- Active: 1919-1944
- Country: United Kingdom
- Allegiance: British Empire
- Branch: Royal Navy
- Type: Staff (division)
- Part of: D. C. N. S. (1919—1920); A. C. N. S. (1921—1923); A.C.N.S. (U boat and Trade) (1939—1944);
- Garrison/HQ: Admiralty Whitehall London, Great Britain

= Local Defence Division (Royal Navy) =

The Local Defence Division was a division of the British Admiralty Naval Staff. Established in 1919, it continued to operate during the early interwar period until 1923 when it was deactivated. It was reestablished at the beginning of World War Two in 1939 until 1944 when it was abolished.
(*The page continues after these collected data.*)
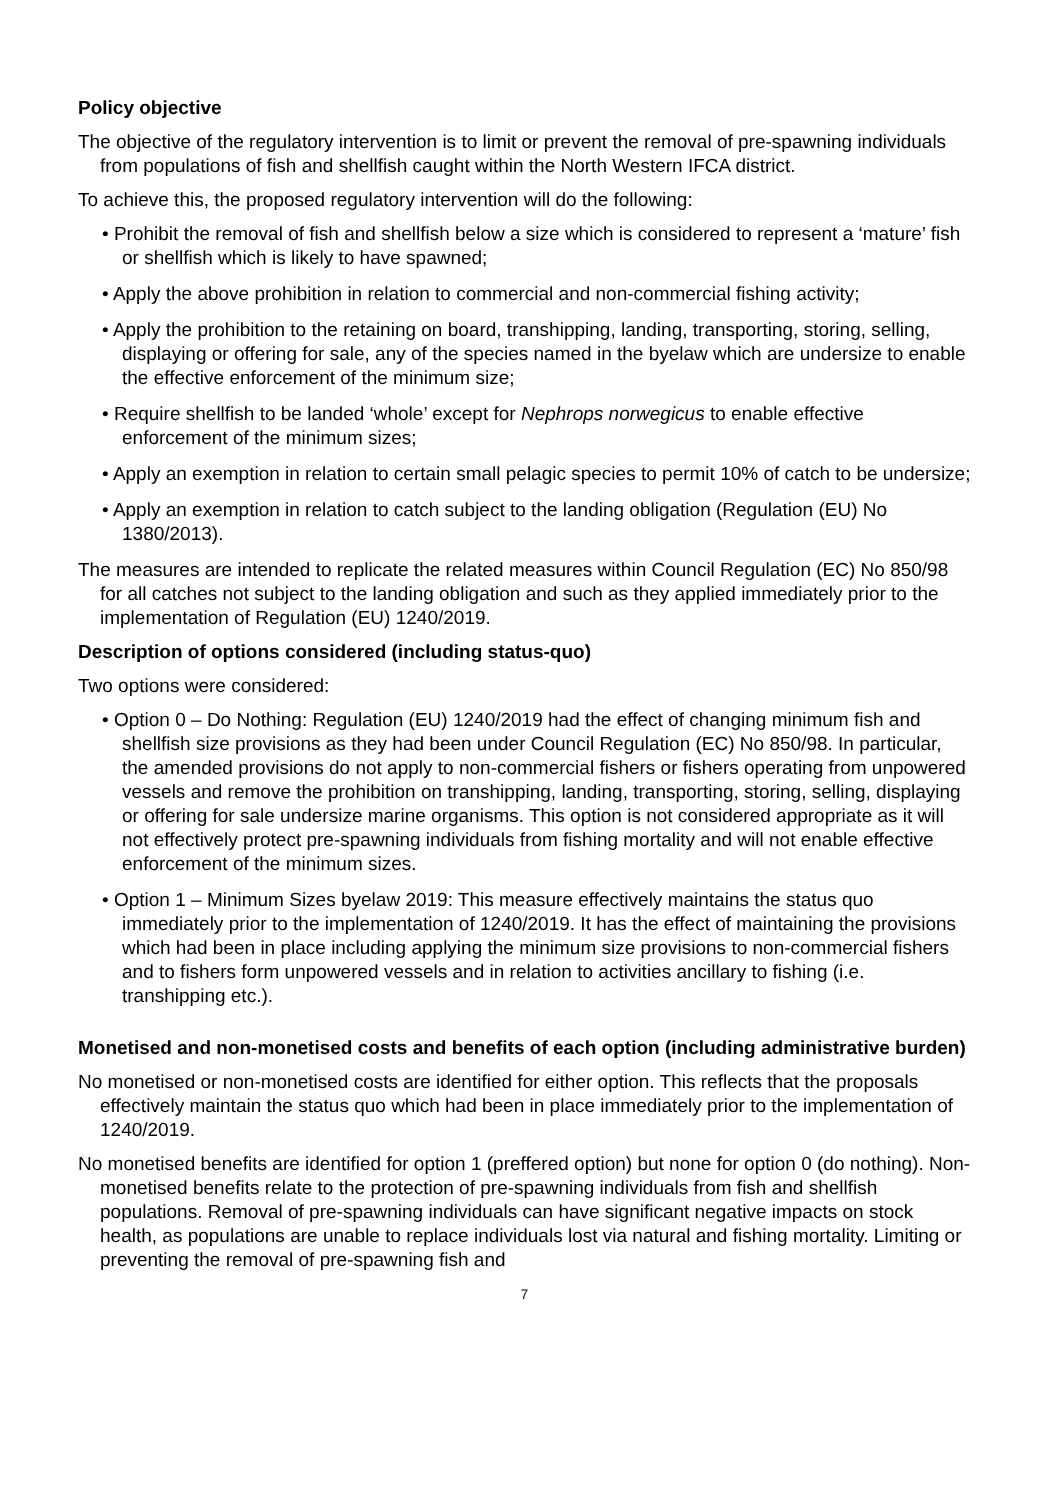Policy objective
The objective of the regulatory intervention is to limit or prevent the removal of pre-spawning individuals from populations of fish and shellfish caught within the North Western IFCA district.
To achieve this, the proposed regulatory intervention will do the following:
• Prohibit the removal of fish and shellfish below a size which is considered to represent a ‘mature’ fish or shellfish which is likely to have spawned;
• Apply the above prohibition in relation to commercial and non-commercial fishing activity;
• Apply the prohibition to the retaining on board, transhipping, landing, transporting, storing, selling, displaying or offering for sale, any of the species named in the byelaw which are undersize to enable the effective enforcement of the minimum size;
• Require shellfish to be landed ‘whole’ except for Nephrops norwegicus to enable effective enforcement of the minimum sizes;
• Apply an exemption in relation to certain small pelagic species to permit 10% of catch to be undersize;
• Apply an exemption in relation to catch subject to the landing obligation (Regulation (EU) No 1380/2013).
The measures are intended to replicate the related measures within Council Regulation (EC) No 850/98 for all catches not subject to the landing obligation and such as they applied immediately prior to the implementation of Regulation (EU) 1240/2019.
Description of options considered (including status-quo)
Two options were considered:
• Option 0 – Do Nothing: Regulation (EU) 1240/2019 had the effect of changing minimum fish and shellfish size provisions as they had been under Council Regulation (EC) No 850/98. In particular, the amended provisions do not apply to non-commercial fishers or fishers operating from unpowered vessels and remove the prohibition on transhipping, landing, transporting, storing, selling, displaying or offering for sale undersize marine organisms. This option is not considered appropriate as it will not effectively protect pre-spawning individuals from fishing mortality and will not enable effective enforcement of the minimum sizes.
• Option 1 – Minimum Sizes byelaw 2019: This measure effectively maintains the status quo immediately prior to the implementation of 1240/2019. It has the effect of maintaining the provisions which had been in place including applying the minimum size provisions to non-commercial fishers and to fishers form unpowered vessels and in relation to activities ancillary to fishing (i.e. transhipping etc.).
Monetised and non-monetised costs and benefits of each option (including administrative burden)
No monetised or non-monetised costs are identified for either option. This reflects that the proposals effectively maintain the status quo which had been in place immediately prior to the implementation of 1240/2019.
No monetised benefits are identified for option 1 (preffered option) but none for option 0 (do nothing). Non-monetised benefits relate to the protection of pre-spawning individuals from fish and shellfish populations. Removal of pre-spawning individuals can have significant negative impacts on stock health, as populations are unable to replace individuals lost via natural and fishing mortality. Limiting or preventing the removal of pre-spawning fish and
7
The staff division was administered by the Director Local Defence who reported to the Assistant Chief of the Naval Staff (U boat and Trade) during World War Two.

==History==
The division was established in 1919 to assess the defence capabilities of naval bases and commercial ports and then prioritising them in order to recommend essential improvements so that necessary work could be carried out. It was in operation until 1923 when it was deactivated. At the beginning of the Second World War it was reactivated and remained in operation until 1944. It was commanded by the Director Local Defence The division was under the Deputy Chief of the Naval Staff from 1919 to 1920, the Assistant Chief of the Naval Staff until 1923. It was then reporting to Assistant Chief of the Naval Staff (U boats and Trade) during World War Two.